In un sistema in cui la cultura è sempre in prima linea, quando si tratta di tagli alla spesa, «non puoi neanche dare la colpa a chi distribuisce le risorse, se risorse non ne ha». È il fallimento della borghesia, le cui conseguenze non sono sanabili dal libero mercato. «È lo Stato che deve assumersi il compito di promuovere la cultura. Non è che di colpo gli italiani sono diventati tutti stupidi e incapaci di scrivere libri o comporre musica: ma guardiamo chi sceglie cosa, chi distribuisce. È possibile che l’unico criterio sia quello delle vendite? Possibile che non ci sia un ruolo dello Stato?».

AUSPICA INTERVENTI per rilanciare la creatività dei giovani autori: «I modi ci sono, stiamo aiutando tutte le categorie, si può dare ossigeno anche agli artisti, quanto meno coprendo i costi di produzione».

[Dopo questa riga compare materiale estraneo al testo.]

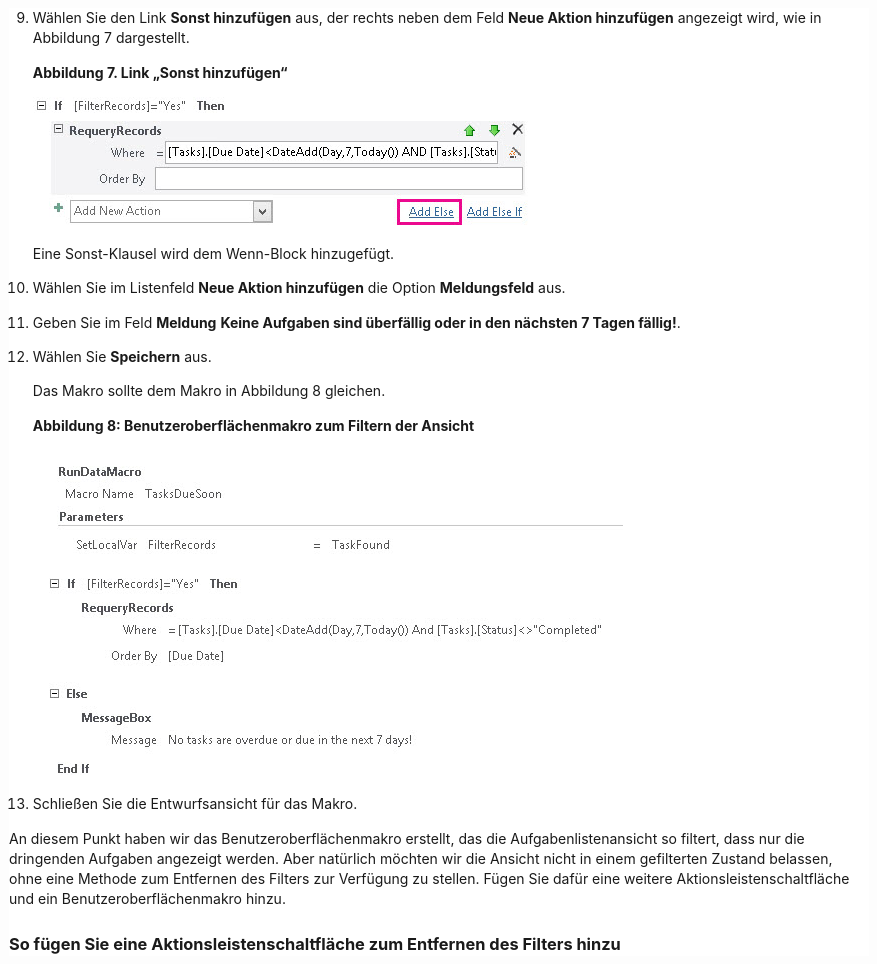 9. Wählen Sie den Link **Sonst hinzufügen** aus, der rechts neben dem Feld **Neue Aktion hinzufügen** angezeigt wird, wie in Abbildung 7 dargestellt. 
    
   **Abbildung 7. Link „Sonst hinzufügen“**

   ![Link „Sonst hinzufügen“](media/odc_Access2013_FilterFormByUsingMacro_Figure07.jpg "Verknüpfung &quot;Else hinzufügen&quot;")
  
    Eine Sonst-Klausel wird dem Wenn-Block hinzugefügt.
    
10. Wählen Sie im Listenfeld **Neue Aktion hinzufügen** die Option **Meldungsfeld** aus. 
    
11. Geben Sie im Feld **Meldung** **Keine Aufgaben sind überfällig oder in den nächsten 7 Tagen fällig!**. 
    
12. Wählen Sie **Speichern** aus.
    
    Das Makro sollte dem Makro in Abbildung 8 gleichen.
    
    **Abbildung 8: Benutzeroberflächenmakro zum Filtern der Ansicht**

    ![Benutzeroberflächenmakro zum Filtern der Ansicht](media/odc_Access2013_FilterFormByUsingMacro_Figure08.jpg "UI-Makro zum Filtern der Ansicht")
  
13. Schließen Sie die Entwurfsansicht für das Makro.
    
An diesem Punkt haben wir das Benutzeroberflächenmakro erstellt, das die Aufgabenlistenansicht so filtert, dass nur die dringenden Aufgaben angezeigt werden. Aber natürlich möchten wir die Ansicht nicht in einem gefilterten Zustand belassen, ohne eine Methode zum Entfernen des Filters zur Verfügung zu stellen. Fügen Sie dafür eine weitere Aktionsleistenschaltfläche und ein Benutzeroberflächenmakro hinzu.
  
### <a name="to-add-an-action-bar-button-to-remove-the-filter"></a>So fügen Sie eine Aktionsleistenschaltfläche zum Entfernen des Filters hinzu
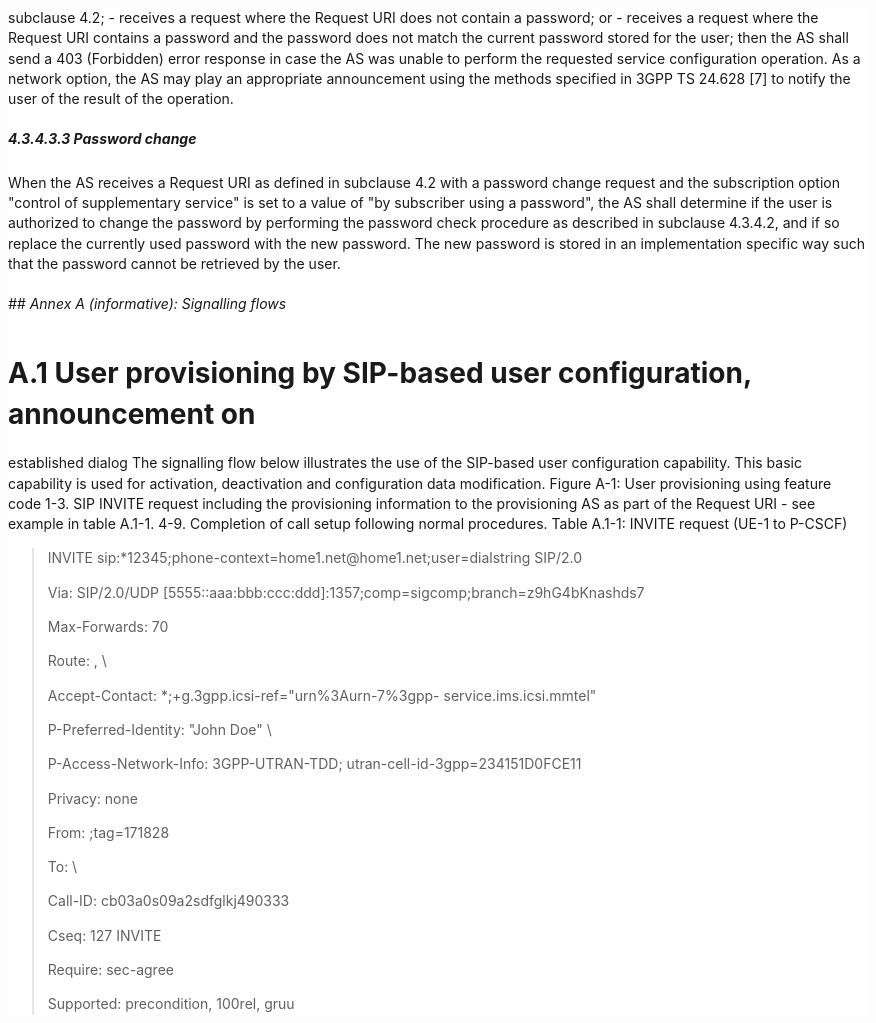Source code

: subclause 4.2;
\- receives a request where the Request URI does not contain a password; or
\- receives a request where the Request URI contains a password and the
password does not match the current password stored for the user;
then the AS shall send a 403 (Forbidden) error response in case the AS was
unable to perform the requested service configuration operation.
As a network option, the AS may play an appropriate announcement using the
methods specified in 3GPP TS 24.628 [7] to notify the user of the result of
the operation.
##### 4.3.4.3.3 Password change
When the AS receives a Request URI as defined in subclause 4.2 with a password
change request and the subscription option \"control of supplementary
service\" is set to a value of \"by subscriber using a password\", the AS
shall determine if the user is authorized to change the password by performing
the password check procedure as described in subclause 4.3.4.2, and if so
replace the currently used password with the new password. The new password is
stored in an implementation specific way such that the password cannot be
retrieved by the user.
###### ## Annex A (informative): Signalling flows
# A.1 User provisioning by SIP-based user configuration, announcement on
established dialog
The signalling flow below illustrates the use of the SIP-based user
configuration capability. This basic capability is used for activation,
deactivation and configuration data modification.
Figure A-1: User provisioning using feature code
1-3. SIP INVITE request including the provisioning information to the
provisioning AS as part of the Request URI - see example in table A.1-1.
4-9. Completion of call setup following normal procedures.
Table A.1-1: INVITE request (UE-1 to P-CSCF)
> INVITE sip:*12345;phone-context=home1.net\@home1.net;user=dialstring SIP/2.0
>
> Via: SIP/2.0/UDP
> [5555::aaa:bbb:ccc:ddd]:1357;comp=sigcomp;branch=z9hG4bKnashds7
>
> Max-Forwards: 70
>
> Route: \,
> \
>
> Accept-Contact: *;+g.3gpp.icsi-ref=\"urn%3Aurn-7%3gpp-
> service.ims.icsi.mmtel\"
>
> P-Preferred-Identity: \"John Doe\" \
>
> P-Access-Network-Info: 3GPP-UTRAN-TDD; utran-cell-id-3gpp=234151D0FCE11
>
> Privacy: none
>
> From: \;tag=171828
>
> To: \
>
> Call-ID: cb03a0s09a2sdfglkj490333
>
> Cseq: 127 INVITE
>
> Require: sec-agree
>
> Supported: precondition, 100rel, gruu
>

L’ottimismo di fondo di Mauro Pagani è tutto in un leitmotiv: «Siamo molto meglio di ciò che sembriamo». Passa la bellezza, recitava il titolo di un suo album. E di bellezza ne vede ancora tanta, «ma amarla e riconoscerla non basta. Non possiamo chiedere ai privati di sostenere la cultura, deve decisamente farlo lo Stato: è quella la nostra ricchezza comune».